_What to do_. Copy out every one of the entries below, reproducing each line without any change.

[Collected data entries]
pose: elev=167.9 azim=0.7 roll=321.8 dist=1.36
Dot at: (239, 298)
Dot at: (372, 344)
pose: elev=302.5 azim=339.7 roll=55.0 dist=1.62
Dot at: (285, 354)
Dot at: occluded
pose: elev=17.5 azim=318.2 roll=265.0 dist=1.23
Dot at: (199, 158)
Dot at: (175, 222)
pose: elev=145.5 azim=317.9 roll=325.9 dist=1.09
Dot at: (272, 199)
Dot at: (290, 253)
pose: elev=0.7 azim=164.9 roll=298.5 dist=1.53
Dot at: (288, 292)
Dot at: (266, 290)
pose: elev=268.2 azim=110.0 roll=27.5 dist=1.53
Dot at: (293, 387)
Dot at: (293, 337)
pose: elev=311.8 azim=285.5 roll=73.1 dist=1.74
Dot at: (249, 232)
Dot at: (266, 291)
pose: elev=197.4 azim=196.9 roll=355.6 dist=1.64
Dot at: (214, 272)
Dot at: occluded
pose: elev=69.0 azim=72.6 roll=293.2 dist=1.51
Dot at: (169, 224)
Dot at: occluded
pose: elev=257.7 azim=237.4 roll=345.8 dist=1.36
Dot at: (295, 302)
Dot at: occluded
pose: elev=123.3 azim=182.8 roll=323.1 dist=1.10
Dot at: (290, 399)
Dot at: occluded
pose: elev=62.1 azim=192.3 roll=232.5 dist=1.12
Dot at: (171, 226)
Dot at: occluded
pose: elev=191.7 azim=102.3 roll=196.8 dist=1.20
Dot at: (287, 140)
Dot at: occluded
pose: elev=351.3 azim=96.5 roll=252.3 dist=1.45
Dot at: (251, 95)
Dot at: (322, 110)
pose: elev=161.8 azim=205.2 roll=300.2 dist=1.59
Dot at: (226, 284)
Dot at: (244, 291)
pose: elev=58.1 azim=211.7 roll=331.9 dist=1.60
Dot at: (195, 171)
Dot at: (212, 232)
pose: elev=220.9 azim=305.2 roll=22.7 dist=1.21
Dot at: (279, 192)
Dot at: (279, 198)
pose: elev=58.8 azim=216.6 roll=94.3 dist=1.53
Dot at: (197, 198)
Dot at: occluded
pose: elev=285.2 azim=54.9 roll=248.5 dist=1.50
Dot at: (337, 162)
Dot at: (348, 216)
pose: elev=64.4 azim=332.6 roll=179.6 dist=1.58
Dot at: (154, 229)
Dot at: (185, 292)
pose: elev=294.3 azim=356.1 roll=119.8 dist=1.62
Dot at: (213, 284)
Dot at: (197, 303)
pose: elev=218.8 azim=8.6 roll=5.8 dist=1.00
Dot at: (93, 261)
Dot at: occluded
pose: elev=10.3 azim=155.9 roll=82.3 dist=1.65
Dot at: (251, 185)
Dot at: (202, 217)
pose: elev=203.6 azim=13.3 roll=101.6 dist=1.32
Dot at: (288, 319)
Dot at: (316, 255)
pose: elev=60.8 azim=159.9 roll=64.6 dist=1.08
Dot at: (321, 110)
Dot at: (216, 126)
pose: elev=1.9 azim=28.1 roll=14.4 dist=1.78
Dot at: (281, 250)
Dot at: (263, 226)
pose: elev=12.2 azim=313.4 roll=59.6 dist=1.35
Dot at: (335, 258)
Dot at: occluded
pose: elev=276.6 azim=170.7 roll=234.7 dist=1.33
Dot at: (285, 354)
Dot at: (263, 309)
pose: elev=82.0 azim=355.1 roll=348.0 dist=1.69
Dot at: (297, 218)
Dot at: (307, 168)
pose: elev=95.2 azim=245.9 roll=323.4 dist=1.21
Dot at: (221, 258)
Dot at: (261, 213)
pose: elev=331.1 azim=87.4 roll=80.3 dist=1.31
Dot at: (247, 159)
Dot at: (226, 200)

_Task solution_.
pose: elev=167.9 azim=0.7 roll=321.8 dist=1.36
Dot at: (239, 298)
Dot at: (372, 344)
pose: elev=302.5 azim=339.7 roll=55.0 dist=1.62
Dot at: (285, 354)
Dot at: occluded
pose: elev=17.5 azim=318.2 roll=265.0 dist=1.23
Dot at: (199, 158)
Dot at: (175, 222)
pose: elev=145.5 azim=317.9 roll=325.9 dist=1.09
Dot at: (272, 199)
Dot at: (290, 253)
pose: elev=0.7 azim=164.9 roll=298.5 dist=1.53
Dot at: (288, 292)
Dot at: (266, 290)
pose: elev=268.2 azim=110.0 roll=27.5 dist=1.53
Dot at: (293, 387)
Dot at: (293, 337)
pose: elev=311.8 azim=285.5 roll=73.1 dist=1.74
Dot at: (249, 232)
Dot at: (266, 291)
pose: elev=197.4 azim=196.9 roll=355.6 dist=1.64
Dot at: (214, 272)
Dot at: occluded
pose: elev=69.0 azim=72.6 roll=293.2 dist=1.51
Dot at: (169, 224)
Dot at: occluded
pose: elev=257.7 azim=237.4 roll=345.8 dist=1.36
Dot at: (295, 302)
Dot at: occluded
pose: elev=123.3 azim=182.8 roll=323.1 dist=1.10
Dot at: (290, 399)
Dot at: occluded
pose: elev=62.1 azim=192.3 roll=232.5 dist=1.12
Dot at: (171, 226)
Dot at: occluded
pose: elev=191.7 azim=102.3 roll=196.8 dist=1.20
Dot at: (287, 140)
Dot at: occluded
pose: elev=351.3 azim=96.5 roll=252.3 dist=1.45
Dot at: (251, 95)
Dot at: (322, 110)
pose: elev=161.8 azim=205.2 roll=300.2 dist=1.59
Dot at: (226, 284)
Dot at: (244, 291)
pose: elev=58.1 azim=211.7 roll=331.9 dist=1.60
Dot at: (195, 171)
Dot at: (212, 232)
pose: elev=220.9 azim=305.2 roll=22.7 dist=1.21
Dot at: (279, 192)
Dot at: (279, 198)
pose: elev=58.8 azim=216.6 roll=94.3 dist=1.53
Dot at: (197, 198)
Dot at: occluded
pose: elev=285.2 azim=54.9 roll=248.5 dist=1.50
Dot at: (337, 162)
Dot at: (348, 216)
pose: elev=64.4 azim=332.6 roll=179.6 dist=1.58
Dot at: (154, 229)
Dot at: (185, 292)
pose: elev=294.3 azim=356.1 roll=119.8 dist=1.62
Dot at: (213, 284)
Dot at: (197, 303)
pose: elev=218.8 azim=8.6 roll=5.8 dist=1.00
Dot at: (93, 261)
Dot at: occluded
pose: elev=10.3 azim=155.9 roll=82.3 dist=1.65
Dot at: (251, 185)
Dot at: (202, 217)
pose: elev=203.6 azim=13.3 roll=101.6 dist=1.32
Dot at: (288, 319)
Dot at: (316, 255)
pose: elev=60.8 azim=159.9 roll=64.6 dist=1.08
Dot at: (321, 110)
Dot at: (216, 126)
pose: elev=1.9 azim=28.1 roll=14.4 dist=1.78
Dot at: (281, 250)
Dot at: (263, 226)
pose: elev=12.2 azim=313.4 roll=59.6 dist=1.35
Dot at: (335, 258)
Dot at: occluded
pose: elev=276.6 azim=170.7 roll=234.7 dist=1.33
Dot at: (285, 354)
Dot at: (263, 309)
pose: elev=82.0 azim=355.1 roll=348.0 dist=1.69
Dot at: (297, 218)
Dot at: (307, 168)
pose: elev=95.2 azim=245.9 roll=323.4 dist=1.21
Dot at: (221, 258)
Dot at: (261, 213)
pose: elev=331.1 azim=87.4 roll=80.3 dist=1.31
Dot at: (247, 159)
Dot at: (226, 200)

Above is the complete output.